Australia | Feb 26 2021
Could competition be stalking Appen as a result of an increasing number of smaller projects on offer? Several brokers suspect this may be the case
-Sizeable earnings base makes growth rates harder
-Pricing, amid smaller contracts, may prove critical
-Appen still well-placed to capitalise on AI trends
By Eva Brocklehurst
Machine learning software leader Appen ((APX)) has carved out a niche and, while still ahead of the field, competition could catch up if the size of projects is any indication. Credit Suisse suspects historical patterns cannot be relied on any more. Appen's earnings base has become sizeable and this makes beating previous growth rates harder.
Revenue is predominantly not recurring and this raises the alert signal for any impact new entrants are having in the market. So far the industry is "ok” and Credit Suisse asserts it is simply "following the money".
Along with renewed concerns that customers may still prefer to defer or reduce capital expenditure the broker takes a cautious stance and reduces estimates substantially for 2021-23, involving a combination of updated AUD/USD and lower growth forecasts following updated guidance.
Even so, Credit Suisse acknowledges there is a risk to estimates given assumptions that growth will still accelerate. The operating earnings guidance range is $120-130m at constant currency, which was US$0.69 in 2019, Bell Potter points out.
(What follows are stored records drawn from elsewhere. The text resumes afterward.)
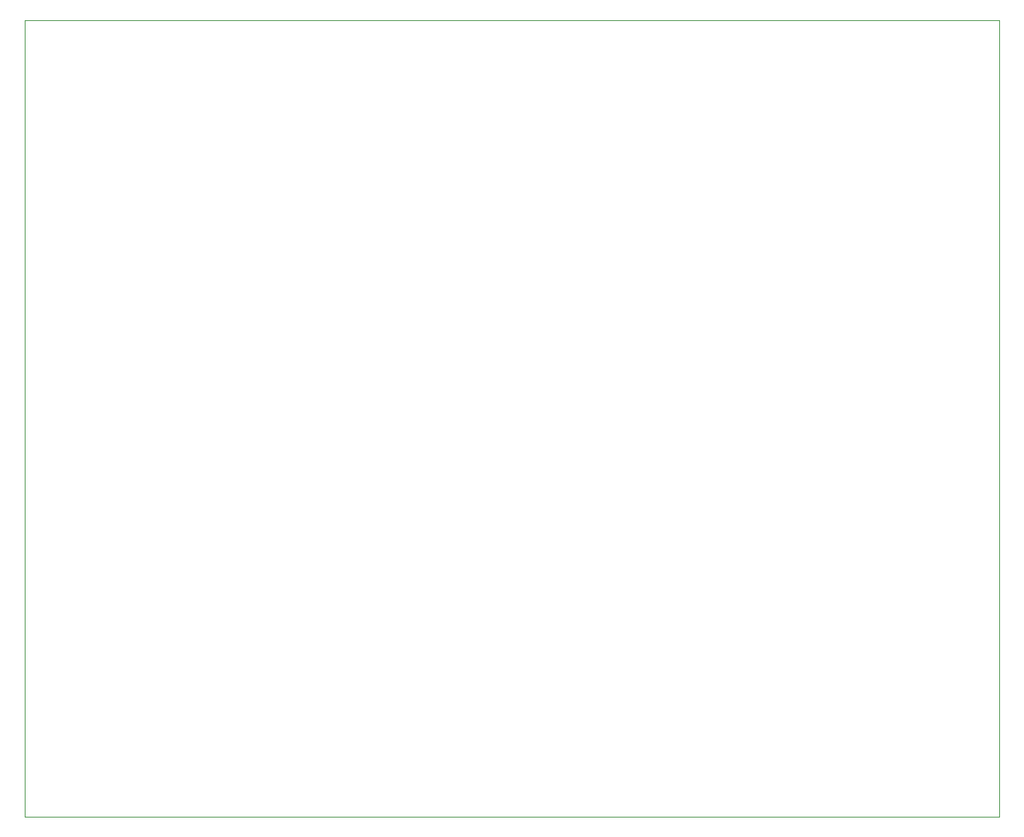
<source format=gbr>
%TF.GenerationSoftware,KiCad,Pcbnew,8.0.6*%
%TF.CreationDate,2024-12-09T21:22:34+01:00*%
%TF.ProjectId,mic1-cpu,6d696331-2d63-4707-952e-6b696361645f,rev?*%
%TF.SameCoordinates,Original*%
%TF.FileFunction,Profile,NP*%
%FSLAX46Y46*%
G04 Gerber Fmt 4.6, Leading zero omitted, Abs format (unit mm)*
G04 Created by KiCad (PCBNEW 8.0.6) date 2024-12-09 21:22:34*
%MOMM*%
%LPD*%
G01*
G04 APERTURE LIST*
%TA.AperFunction,Profile*%
%ADD10C,0.050000*%
%TD*%
G04 APERTURE END LIST*
D10*
X30500000Y-38000000D02*
X140500000Y-38000000D01*
X140500000Y-128000000D01*
X30500000Y-128000000D01*
X30500000Y-38000000D01*
M02*

</source>
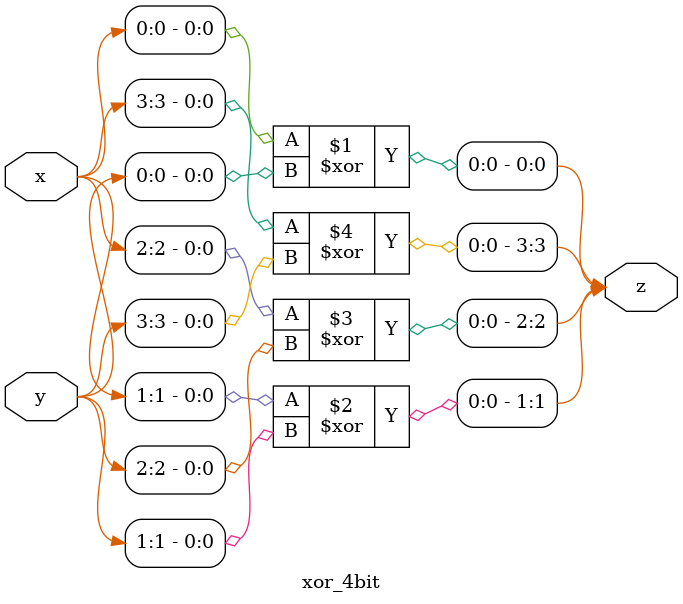
<source format=v>

module xor_4bit(z, x, y);
    input[3:0]  x, y;
    output[3:0] z;

    xor(z[0], x[0], y[0]);
    xor(z[1], x[1], y[1]);
    xor(z[2], x[2], y[2]);
    xor(z[3], x[3], y[3]);
endmodule
</source>
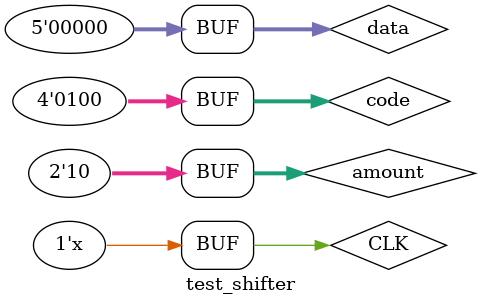
<source format=v>
/*
	Aaron Chan
	ECE351 (Spring 2017)
	Homework #8 - Barrel Shifter Design Project
	
	- Barrel Shifter Testbench  -
	Tests every op code for functionality. 
*/
module test_shifter;

	wire [4:0] OUT;	// For output of shifter
	
	reg [4:0] data;
	reg [1:0] amount;
	reg [3:0] code;
	reg 	  CLK;
	
	// instantiate barrel shifter, leave default N = 5
	barrel_shifter N1(
				.datain(data),
				.op(code),
				.s(amount),
				.clk(CLK),
				.dataout(OUT) );
				
	initial
	begin
		// Load first
		data = 5'b00000; code = 4'b0100; amount = 0; CLK = 0;
		
		// Load value that we can test other ops with
		#2 data = 5'b01010;
		
		// Test to see if it will hold values with changing inputs
		#2 data = 5'b10000; code = 4'b0101; amount = 2;
		
		// Rotate left by 2 bits
		#2 code = 4'b1000;
		
		// Rotate right by 2 bits.
		#2 code = 4'b0001;
		
		// Rotate right again by 3 bits.
		#2 amount = 3; code = 4'b1001; 
		
		// logical shift left by 1
		#2 amount = 1; code = 4'b0010;
		
		// right arithmetic shift by 0 (shouldn't do anything)
		#2 amount = 0; code = 4'b1011;
		
		// right arithmetic shift by 3
		#2 amount = 3;
		
		// test hold again
		#2 code = 4'b0101; amount = 2; data = 5'b10010;
		
		// test undefined opcode. Module should just hold.
		#2 code = 4'b0111;
		
		// load new value
		#2 code = 4'b0100; 
		
		// arithmetic right shift by 2
		#2 code = 4'b1011;
			
		// arithmetic shift left by 2
		#2 code = 4'b1010;
		
		// load again and finish
		#2 data = 5'b00000; code = 4'b0100;
	end
	
	always
		#1 CLK = ~CLK;
		
endmodule
</source>
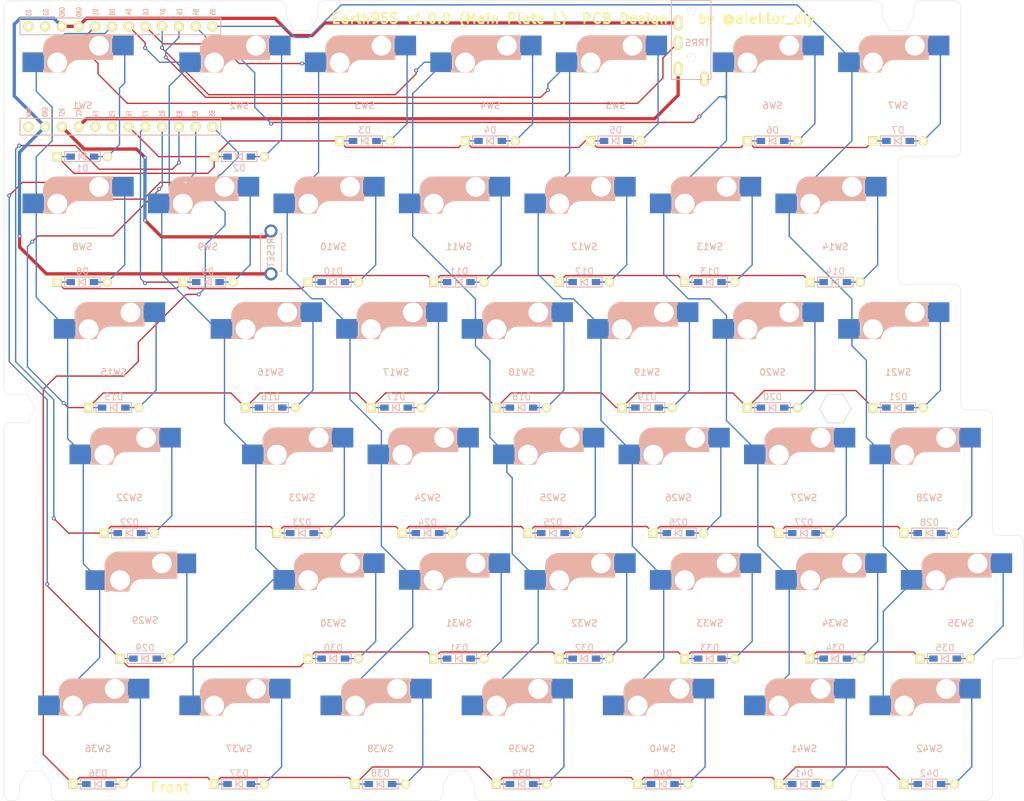
<source format=kicad_pcb>
(kicad_pcb
	(version 20240108)
	(generator "pcbnew")
	(generator_version "8.0")
	(general
		(thickness 1.6)
		(legacy_teardrops no)
	)
	(paper "A4")
	(layers
		(0 "F.Cu" signal)
		(31 "B.Cu" signal)
		(32 "B.Adhes" user "B.Adhesive")
		(33 "F.Adhes" user "F.Adhesive")
		(34 "B.Paste" user)
		(35 "F.Paste" user)
		(36 "B.SilkS" user "B.Silkscreen")
		(37 "F.SilkS" user "F.Silkscreen")
		(38 "B.Mask" user)
		(39 "F.Mask" user)
		(40 "Dwgs.User" user "User.Drawings")
		(41 "Cmts.User" user "User.Comments")
		(42 "Eco1.User" user "User.Eco1")
		(43 "Eco2.User" user "User.Eco2")
		(44 "Edge.Cuts" user)
		(45 "Margin" user)
		(46 "B.CrtYd" user "B.Courtyard")
		(47 "F.CrtYd" user "F.Courtyard")
		(48 "B.Fab" user)
		(49 "F.Fab" user)
		(50 "User.1" user)
		(51 "User.2" user)
		(52 "User.3" user)
		(53 "User.4" user)
		(54 "User.5" user)
		(55 "User.6" user)
		(56 "User.7" user)
		(57 "User.8" user)
		(58 "User.9" user)
	)
	(setup
		(pad_to_mask_clearance 0)
		(allow_soldermask_bridges_in_footprints no)
		(pcbplotparams
			(layerselection 0x00010f0_ffffffff)
			(plot_on_all_layers_selection 0x0000000_00000000)
			(disableapertmacros no)
			(usegerberextensions no)
			(usegerberattributes no)
			(usegerberadvancedattributes no)
			(creategerberjobfile no)
			(dashed_line_dash_ratio 12.000000)
			(dashed_line_gap_ratio 3.000000)
			(svgprecision 4)
			(plotframeref no)
			(viasonmask yes)
			(mode 1)
			(useauxorigin no)
			(hpglpennumber 1)
			(hpglpenspeed 20)
			(hpglpendiameter 15.000000)
			(pdf_front_fp_property_popups yes)
			(pdf_back_fp_property_popups yes)
			(dxfpolygonmode yes)
			(dxfimperialunits yes)
			(dxfusepcbnewfont yes)
			(psnegative no)
			(psa4output no)
			(plotreference yes)
			(plotvalue yes)
			(plotfptext yes)
			(plotinvisibletext no)
			(sketchpadsonfab no)
			(subtractmaskfromsilk no)
			(outputformat 1)
			(mirror no)
			(drillshape 0)
			(scaleselection 1)
			(outputdirectory "../発注_20240818/Earth95S_left_assemble/")
		)
	)
	(net 0 "")
	(net 1 "row0")
	(net 2 "Net-(D1-A)")
	(net 3 "Net-(D2-A)")
	(net 4 "Net-(D3-A)")
	(net 5 "Net-(D4-A)")
	(net 6 "Net-(D5-A)")
	(net 7 "Net-(D6-A)")
	(net 8 "Net-(D7-A)")
	(net 9 "Net-(D8-A)")
	(net 10 "row1")
	(net 11 "Net-(D9-A)")
	(net 12 "Net-(D10-A)")
	(net 13 "Net-(D11-A)")
	(net 14 "Net-(D12-A)")
	(net 15 "Net-(D13-A)")
	(net 16 "Net-(D14-A)")
	(net 17 "row2")
	(net 18 "Net-(D15-A)")
	(net 19 "Net-(D16-A)")
	(net 20 "Net-(D17-A)")
	(net 21 "Net-(D18-A)")
	(net 22 "Net-(D19-A)")
	(net 23 "Net-(D20-A)")
	(net 24 "Net-(D21-A)")
	(net 25 "row3")
	(net 26 "Net-(D22-A)")
	(net 27 "Net-(D23-A)")
	(net 28 "Net-(D24-A)")
	(net 29 "Net-(D25-A)")
	(net 30 "Net-(D26-A)")
	(net 31 "Net-(D27-A)")
	(net 32 "Net-(D28-A)")
	(net 33 "row4")
	(net 34 "Net-(D29-A)")
	(net 35 "Net-(D30-A)")
	(net 36 "Net-(D31-A)")
	(net 37 "Net-(D32-A)")
	(net 38 "Net-(D33-A)")
	(net 39 "Net-(D34-A)")
	(net 40 "Net-(D35-A)")
	(net 41 "Net-(D36-A)")
	(net 42 "row5")
	(net 43 "Net-(D37-A)")
	(net 44 "Net-(D38-A)")
	(net 45 "Net-(D39-A)")
	(net 46 "Net-(D40-A)")
	(net 47 "Net-(D41-A)")
	(net 48 "Net-(D42-A)")
	(net 49 "unconnected-(J1-PadA)")
	(net 50 "VCC")
	(net 51 "GND")
	(net 52 "Data")
	(net 53 "col0")
	(net 54 "col1")
	(net 55 "col2")
	(net 56 "col3")
	(net 57 "col4")
	(net 58 "col5")
	(net 59 "col6")
	(net 60 "RST")
	(net 61 "unconnected-(U1-TX0{slash}D3-Pad1)")
	(net 62 "unconnected-(U1-RX1{slash}D2-Pad2)")
	(net 63 "unconnected-(U1-F4{slash}A3-Pad20)")
	(net 64 "unconnected-(U1-F5{slash}A2-Pad19)")
	(net 65 "unconnected-(U1-RAW-Pad24)")
	(footprint "kbd_SW:CherryMX_Hotswap_1u" (layer "F.Cu") (at 76.2 33.3375))
	(footprint "kbd_SW:CherryMX_Hotswap_1u" (layer "F.Cu") (at 61.9125 73.81875))
	(footprint "kbd_Parts:Diode_TH_SMD" (layer "F.Cu") (at 142.875 140.335))
	(footprint "kbd_SW:CherryMX_Hotswap_1u" (layer "F.Cu") (at 147.6375 54.76875))
	(footprint "kbd_Parts:Diode_TH_SMD" (layer "F.Cu") (at 71.4375 64.135))
	(footprint "kbd_Parts:Diode_TH_SMD" (layer "F.Cu") (at 95.25 42.70375))
	(footprint "kbd_Parts:Diode_TH_SMD" (layer "F.Cu") (at 80.9625 83.185))
	(footprint "kbd_SW:CherryMX_Hotswap_1u" (layer "F.Cu") (at 161.925 130.96875))
	(footprint "kbd_SW:CherryMX_Hotswap_1u" (layer "F.Cu") (at 33.3375 33.3375))
	(footprint "kbd_SW:CherryMX_Hotswap_1u" (layer "F.Cu") (at 114.3 33.3375))
	(footprint "kbd_SW:CherryMX_Hotswap_1.25u" (layer "F.Cu") (at 35.71875 130.96875))
	(footprint "kbd_SW:CherryMX_Hotswap_1u" (layer "F.Cu") (at 147.6375 111.91875))
	(footprint "kbd_SW:CherryMX_Hotswap_1u" (layer "F.Cu") (at 66.675 92.86875))
	(footprint "kbd_Parts:Diode_TH_SMD" (layer "F.Cu") (at 90.4875 64.135))
	(footprint "kbd_SW:CherryMX_Hotswap_1u" (layer "F.Cu") (at 52.3875 54.76875))
	(footprint "kbd_SW:CherryMX_Hotswap_1u" (layer "F.Cu") (at 33.3375 54.76875))
	(footprint "kbd_SW:CherryMX_Hotswap_1.25u" (layer "F.Cu") (at 121.44375 130.96875))
	(footprint "kbd_SW:CherryMX_Hotswap_1.25u" (layer "F.Cu") (at 78.58125 130.96875))
	(footprint "kbd_Parts:TRRS_MJ-4PP-9" (layer "F.Cu") (at 125.777053 27.5))
	(footprint "kbd_Hole:m2_Spacer_Hole_hex" (layer "F.Cu") (at 147.6375 83.34375))
	(footprint "kbd_Parts:Diode_TH_SMD" (layer "F.Cu") (at 85.725 102.235))
	(footprint "kbd_SW:CherryMX_Hotswap_1u" (layer "F.Cu") (at 157.1625 73.81875))
	(footprint "kbd_Parts:Diode_TH_SMD" (layer "F.Cu") (at 164.30625 121.285))
	(footprint "kbd_Parts:Diode_TH_SMD" (layer "F.Cu") (at 78.58125 140.335))
	(footprint "kbd_SW:CherryMX_Hotswap_1u" (layer "F.Cu") (at 71.4375 54.76875))
	(footprint "kbd_Parts:Micon_ProMicro_reverse" (layer "F.Cu") (at 38.346251 31.199915 90))
	(footprint "kbd_Parts:Diode_TH_SMD"
		(layer "F.Cu")
		(uuid "52904199-1be8-4367-a412-962a0a4b4e18")
		(at 119.0625 83.185)
		(descr "Resitance 3 pas")
		(tags "R")
		(property "Reference" "D19"
			(at 0 -1.63 0)
			(layer "B.SilkS")
			(uuid "46c834fa-2830-4500-b1f2-e4b9b882cc5b")
			(effects
				(font
					(size 1 1)
					(thickness 0.125)
				)
				(justify mirror)
			)
		)
		(property "Value" "D"
			(at -0.55 0 0)
			(layer "F.Fab")
			(hide yes)
			(uuid "a199d373-d845-4b7b-b6bb-20bdcd67c459")
			(effects
				(font
					(size 0.5 0.5)
					(thickness 0.125)
				)
			)
		)
		(property "Footprint" "kbd_Parts:Diode_TH_SMD"
			(at 0 0 0)
			(layer "F.Fab")
			(hide yes)
			(uuid "f14ac306-e5c4-46b0-be25-e758f9066eb0")
			(effects
				(font
					(size 1.27 1.27)
					(thickness 0.15)
				)
			)
		)
		(property "Datasheet" ""
			(at 0 0 0)
			(layer "F.Fab")
			(hide yes)
			(uuid "d023a6a1-0432-406b-b62b-1826b428f8ff")
			(effects
				(font
					(size 1.27 1.27)
					(thickness 0.15)
				)
			)
		)
		(property "Description" "Diode"
			(at 0 0 0)
			(layer "F.Fab")
			(hide yes)
			(uuid "d0fd3b57-9157-40a7-8a5a-98a70d3e2204")
			(effects
				(font
					(size 1.27 1.27)
					(thickness 0.15)
				)
			)
		)
		(property "Sim.Device" "D"
			(at 0 0 0)
			(unlocked yes)
			(layer "F.Fab")
			(hide yes)
			(uuid "dada858b-e3f5-4d41-9234-4441b6f2d25e")
			(effects
				(font
					(size 1 1)
					(thickness 0.15)
				)
			)
		)
		(property "Sim.Pins" "1=K 2=A"
			(at 0 0 0)
			(unlocked yes)
			(layer "F.Fab")
			(hide yes)
			(uuid "1
... [503366 chars truncated]
</source>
This assumes an average Australian dollar exchange rate of US$0.70. As a result, Bell Potter downgrades 2021 and 2022 forecasts by -23% and -26%, respectively. The main competitive advantage,the broker observes, is the long-standing relationships with customers.
Wilsons agrees Appen has faced, and still faces, headwinds such as lower growth in demand for its services and an appreciating Australian dollar, along with the risk of removal from the ASX100. A more stable register could reduce the volatility in 2021 but elevated currency may drive downgrades nonetheless.
Pricing For Competition
Pricing, as Macquarie points out, may prove critical. Appen still generates most of its revenue from purchase orders rather than recurring subscription platform fees and these can be unpredictable and lumpy. Furthermore, The broker notes that, while Appen signed up 136 new customers in 2020, on a constant currency basis guidance is signalling operating earnings growth of 15% in 2021.
This leads Macquarie to suspect new projects are smaller in nature. With this in mind, and the scale of the workforce being the company's main buffer to competition, the smaller projects could present difficulties. The broker flagged this prospect just a week ago and the results have borne out its suspicions.
Pricing is yet to emerge as a competitive lever but this could occur with smaller project sizes in the future. The company expects the first half of 2021 will remain weak and did not provide guidance for the first/second half split. This is another area where Macquarie is cautious, given a lack of detail.
The broker notes the stock has underperformed the ASX 100 by -22% over the past week and -46% in the last three months and, with the limited visibility, envisages scope for further weakness before value support is reached.
UBS remembers that, at the December downgrade, the company had noted key clients were prioritising resources away from mature projects and towards new products.